Et de l’autre côté, comme un écho sinistre dans le temps et l’espace :
« Meurtre à Derry. Un membre des paramilitaires. Revendiqué, diffusé. Les hommes de la violence, leurs absurdes représailles. Trevor Deeney. Dans sa voiture à côté de sa femme, tué à bout portant. Pour quoi faire ? Y a-t-il jamais eu une raison ? »
Architecte et styliste hors pair, McCann varie les tons, les rythmes, les champs lexicaux à mesure de ses besoins narratifs. Son écriture est puissante comme un flot marin, avec cette capacité fascinante de nous emporter entiers dans une scène, dans un portrait, dans une détresse ou une joie en quelques phrases brèves.
« Ses parents étaient des vicieux. Des ivrognes. Elle n’avait jamais rien dit. Préférait oublier. Ne voulait pas qu’on juge, refusait la pitié. Son père buvait. Sa mère buvait. Parfois, on aurait cru que les rats, les portes, les poutres, le toit buvaient aussi. »

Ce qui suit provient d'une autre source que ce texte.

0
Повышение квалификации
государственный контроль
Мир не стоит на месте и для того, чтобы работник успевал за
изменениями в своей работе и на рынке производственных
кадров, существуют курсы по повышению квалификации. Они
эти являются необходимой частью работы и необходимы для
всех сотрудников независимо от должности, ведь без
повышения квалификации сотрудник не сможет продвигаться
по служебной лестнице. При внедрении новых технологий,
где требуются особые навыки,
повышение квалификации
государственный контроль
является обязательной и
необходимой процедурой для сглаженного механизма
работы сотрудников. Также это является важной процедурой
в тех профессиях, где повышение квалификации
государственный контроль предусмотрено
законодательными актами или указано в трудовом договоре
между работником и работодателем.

Allusion là à Virginia Woolf que mère et fille en traversée lisent de conserve. Virginia Woolf, un fanal dans le panthéon littéraire de McCann, une source :
« Les mots s’entrelaçaient naturellement, une vie traduite dans son intégrité. Et, dans les mains de Woolf, une vision de l’humilité. »
Il faut ici rendre hommage à la formidable traduction de Jean-Luc Piningre, qui nous restitue l’envoûtement si particulier de la phrase McCannienne. Faite de silences autant que de mots. Faite d’assonances constantes, de syncopes, de rappels.
Plus le livre avance et plus on est pris par la magie de cette construction magistrale. Colum McCann va jusqu’à nous faire une offrande précieuse, nous livrer une clé cachée de son architecture romanesque, de la topographie générale de son livre (et à y regarder de près, de son œuvre) : « Nos vies sont des tunnels qui parfois se connectent, laissant entrer le jour à des moments inattendus, puis elles nous plongent dans le noir. Suivant un curieux ruban de Möbius, nous retournons à ceux qui nous ont précédé, avant, finalement, de nous reconnaître nous-mêmes. »
Le ruban de Möbius est la figure topologique de « Transatlantic ». Il se déroule, s’enroule, présente un dessus, un dessous, semble multiple et n’est en fait qu’un. Il en est ainsi de ce roman magique, foisonnant et subtil.